Tinham nomes bonitos os navios negreiros: Boa Intenção, Brinquedo dos Meninos, Amável Donzela, Feliz Destino, Caridade. O grito de dor, antes de ecoar na senzala, ecoava nos mares. Alguns, eram calados pelas águas quando, por doença ou castigo maior, mergulhavam acompanhados por pedras e não voltavam mais. Quem sobrevivia à diáspora – ao calor, à superlotação, às doenças, aos piolhos, à fome -, pisava na terra do pau-brasil colonizada pelo homem branco.
Em 1500, um português avistou terra e conquistou o Brasil. É assim que se aprende na escola. Pouco se lembra que índios foram dizimados e os que não conseguiram fugir morreram depois de contrair as doenças dos europeus. Mais tarde, quando essa mão de obra já era escassa, quase nada recordam que negros foram escravizados e que negros não é sinônimo de escravos.
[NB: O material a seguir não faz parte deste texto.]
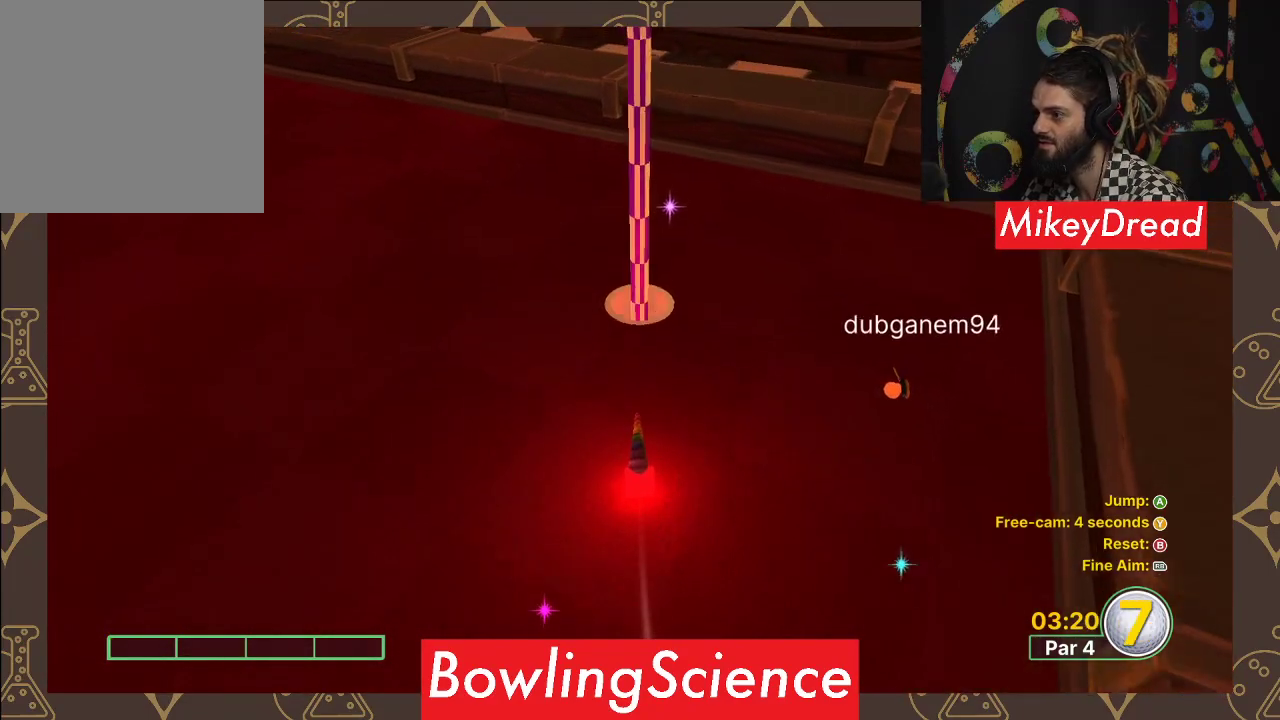
{"buttons": [], "left_stick": "center", "right_stick": "center", "events": []}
Se esquecem que reis e rainhas foram tirados de suas terras, sofreram as violências de navios negreiros e, mais tarde, foram vendidos no Brasil. Aqui, choraram, sofreram, sentiram fome e saudades da Mãe África. Tiveram pés e mãos amarrados, foram chicoteados, mulheres foram estupradas como mercadoria de seu senhor. O resultado disso, filhos chamados mulatos – resultado de híbridos, rejeitados pelos pais brancos e não tão negros como sua mãe. Dessa mistura inicial, a cara de um Brasil diverso. Hoje bonito, mas que nasceu da violência.
Não se recordam, no verão, que atrás da praia, bem lá no íntimo do oceano, estão almas que foram depositadas nas águas. Mulheres, homens, crianças e velhos. Gritavam sua dor enquanto amarravam sob suas pernas as grandes pedras que lhes garantiriam a morte por afogamento. Quantos negros e negras esconde a tempestade marítima?
Disso, não se lembram. Mas dizem com orgulho – quanto orgulho – que a Princesa Isabel, após quase quatrocentos anos de escravidão, assinou a Lei Áurea. A Amável Donzela cheia de Caridade e Boa Intenção teria tirado o Brinquedo dos Meninos brancos e dado ao povo negro um Feliz Destino. Parece mesmo tão irônico quanto o nome dos navios negreiros.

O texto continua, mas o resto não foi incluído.